Another signal of success? In Pose’s third season, Porter will step behind the camera in his TV directorial debut. Unfortunately COVID-10 has derailed the show’s production one day before the season’s first episode would have been completed. The pandemic has also driven Porter and his husband to Long Island, at least for now; Porter, who is diabetic, is among those who are at severe risk, and the couple lost two people in two days early on as the virus spread.
“It’s caused me to really, truly rethink everything—you know, just how I approach life,” Porter said of the pandemic. “If you don’t have your life, if you don’t have your breath, if you don’t have the freedom—you know, just regular, basic shit… none of it really matters.” This pandemic, he added, has caused him to engage with his life differently—a shift in mindset for which, terror aside, he is grateful.
And meanwhile, the Black Lives Matter protests that have spread across the country have given Porter hope. Against this backdrop, Pose’s second season—which finds Pray Tell getting involved in the ACT UP protests to fight the AIDS pandemic—feels even more timely now than when it premiered last year. Porter was part of that struggle, and he sees the Black Lives Matter protests as a sign that people are once again engaged, in the streets, and pushing for change.
“We wanted to create a better life for our people—and we did it,” Porter said of the AIDS demonstrations. But civil rights gains for any group, he says, can also create a sense of entitlement and disengagement as those rights get taken for granted by younger generations who never witnessed the fight firsthand.
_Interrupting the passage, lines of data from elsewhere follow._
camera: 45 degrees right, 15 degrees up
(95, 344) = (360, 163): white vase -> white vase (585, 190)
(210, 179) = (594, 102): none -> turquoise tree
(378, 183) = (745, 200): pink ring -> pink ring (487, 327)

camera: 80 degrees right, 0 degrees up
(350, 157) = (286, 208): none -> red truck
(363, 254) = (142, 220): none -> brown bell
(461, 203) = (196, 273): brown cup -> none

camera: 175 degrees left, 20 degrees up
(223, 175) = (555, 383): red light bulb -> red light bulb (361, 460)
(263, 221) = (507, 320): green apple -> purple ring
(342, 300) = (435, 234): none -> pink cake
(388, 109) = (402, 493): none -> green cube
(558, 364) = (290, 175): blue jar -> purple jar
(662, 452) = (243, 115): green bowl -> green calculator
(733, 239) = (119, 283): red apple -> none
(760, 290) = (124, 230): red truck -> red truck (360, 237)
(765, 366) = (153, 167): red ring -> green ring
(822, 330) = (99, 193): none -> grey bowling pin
“These kids never thought that their rights would go away—and their rights are going away,” Porter said. “Everybody’s rights are going away… In a country that is built on taking rights away from people. On stolen land. And then stole a group of people to come over here and build the land for you; cultivate the land for you. And we’re still talking about rights!”
Even if the fight of today feels discouragingly similar to the fights of generations past, Porter is glad to see that at least “people are awake” now—especially those liberal allies who refused to believe Black people when they said putting a Black president in the White House did not end racism.
“I always joke—I tease and I joke, but you know truth comes out in jest… I say, ‘White people are mad now, so maybe something might get done,’” Porter said.
And if Trump gets a second term, he added, “America is done… Remember, Rome fell. Rome fell, motherfucker! Don’t get cocky.”
Assuming America does not go the way of Ancient Rome, Porter has big plans on the horizon. Just an “O” shy of an “EGOT,” the actor says he’s working on writing and directing some film projects. Soon enough he’ll play the Fairy Godmother in Kay Cannon’s musical rom-com rendition of Cinderella, and he’s also set to play the menacing (and hungry) plant Audrey II in Greg Berlanti’s Little Shop of Horrors remake.
Berlanti first cast Porter in his 2000 breakout The Broken Hearts Club. As the director rounds out his cast, he called Porter directly to play Audrey II.
Porter couldn’t reveal too much about his take on the villainous weed—but he did say this: “It’s a different interpretation.” And what came next was delightfully “Hollywood”—in that it sounds both absurd and, somehow, fascinating at the same time: “It’s an expansion of the voice of the plant,” Porter said without a hint of irony. “It’s an expansion of what the plant can be. That’s all I can say… It’s going to be full-on Billy Porter.”
Now that Hollywood is finally ready to celebrate the “full-on Billy Porter,” let’s hope that’s the only version we’ll ever see.